- [Raw data]:

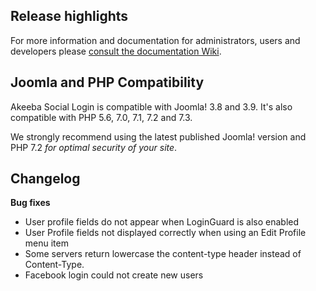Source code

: ## Release highlights
 
For more information and documentation for administrators, users and developers please [consult the documentation Wiki](https://github.com/akeeba/sociallogin/wiki).
 
## Joomla and PHP Compatibility

Akeeba Social Login is compatible with Joomla! 3.8 and 3.9. It's also compatible with PHP 5.6, 7.0, 7.1, 7.2 and 7.3.

We strongly recommend using the latest published Joomla! version and PHP 7.2 _for optimal security of your site_.

## Changelog

**Bug fixes**

* User profile fields do not appear when LoginGuard is also enabled
* User Profile fields not displayed correctly when using an Edit Profile menu item
* Some servers return lowercase the content-type header instead of Content-Type.
* Facebook login could not create new users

- [What is being asked]: What lines of the listing above hold "also"? Copy all of them.

- [Response area]:
Akeeba Social Login is compatible with Joomla! 3.8 and 3.9. It's also compatible with PHP 5.6, 7.0, 7.1, 7.2 and 7.3.
* User profile fields do not appear when LoginGuard is also enabled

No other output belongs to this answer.